**Entries supplied**
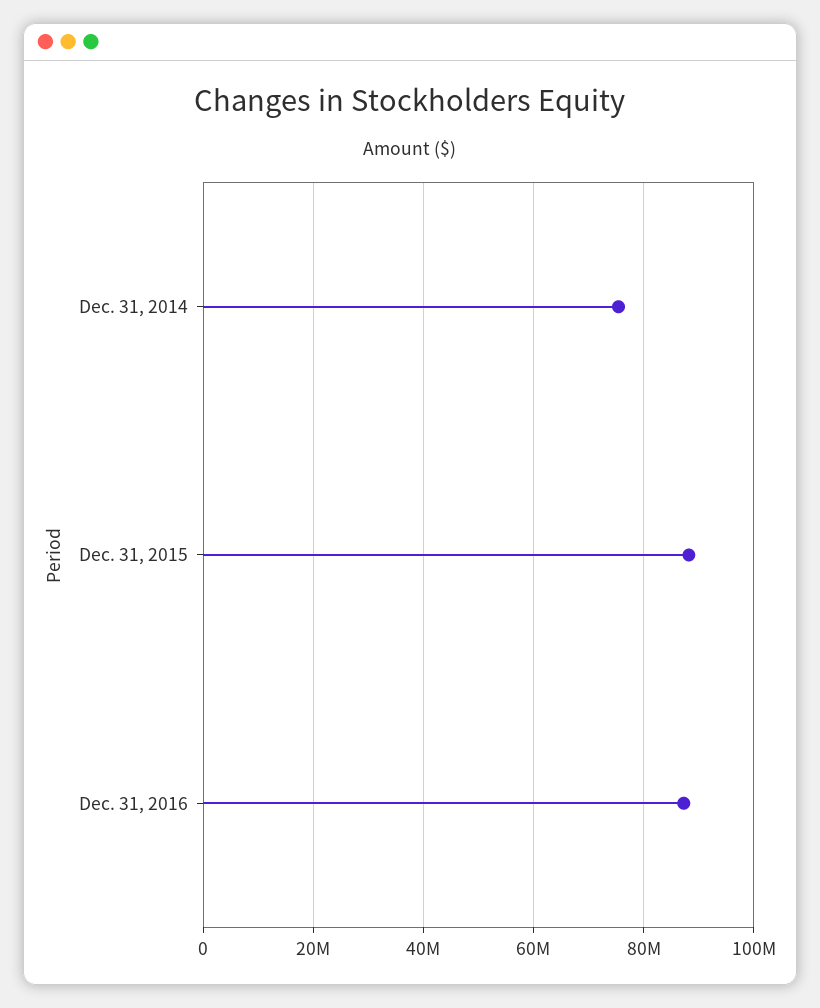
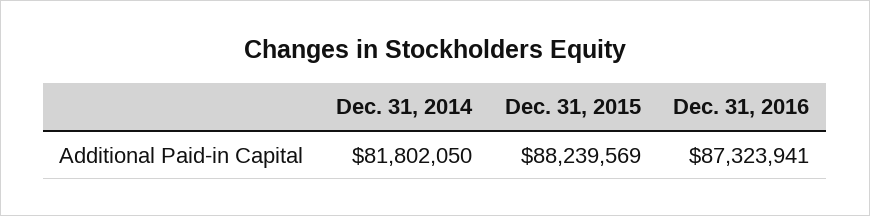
Dec. 31, 2014: 76000000 -> 81802050

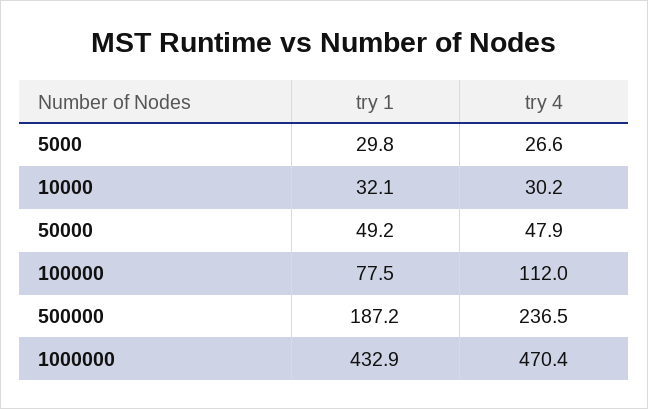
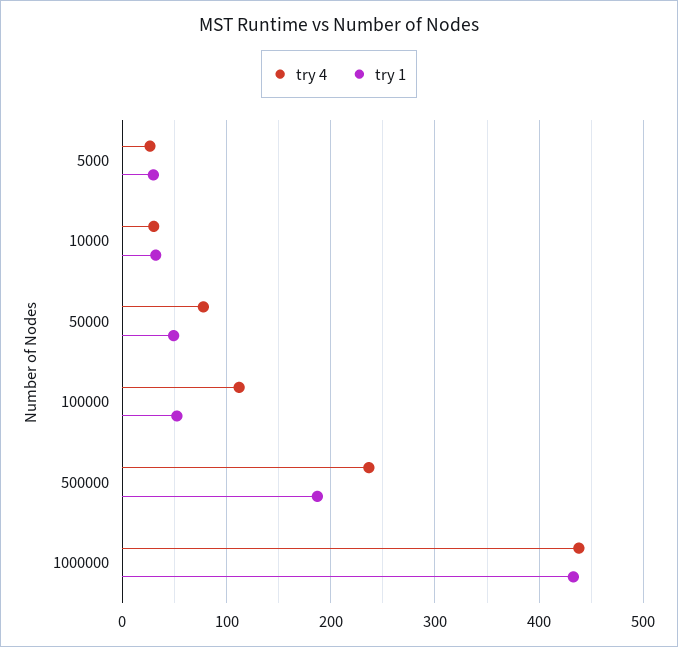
try 4, 50000: 47.9 -> 80
try 1, 100000: 77.5 -> 50
try 4, 1000000: 470.4 -> 440

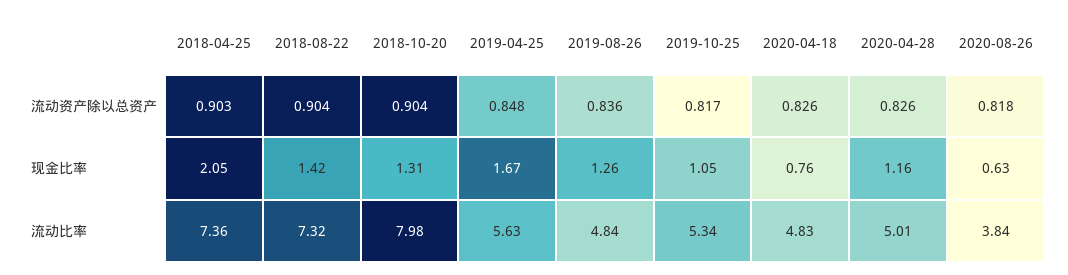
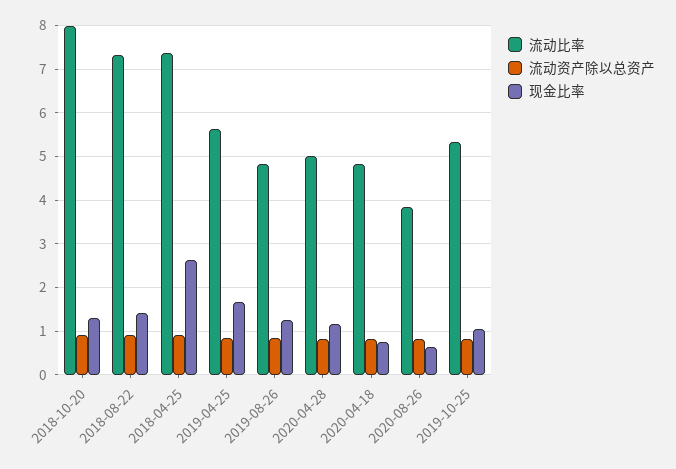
现金比率, 2018-04-25: 2.05 -> 2.6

**About this task**
Output the full material exactly as given, without its pictures.

**Reply**
Dec. 31, 2014: 76000000 -> 81802050

try 4, 50000: 47.9 -> 80
try 1, 100000: 77.5 -> 50
try 4, 1000000: 470.4 -> 440

现金比率, 2018-04-25: 2.05 -> 2.6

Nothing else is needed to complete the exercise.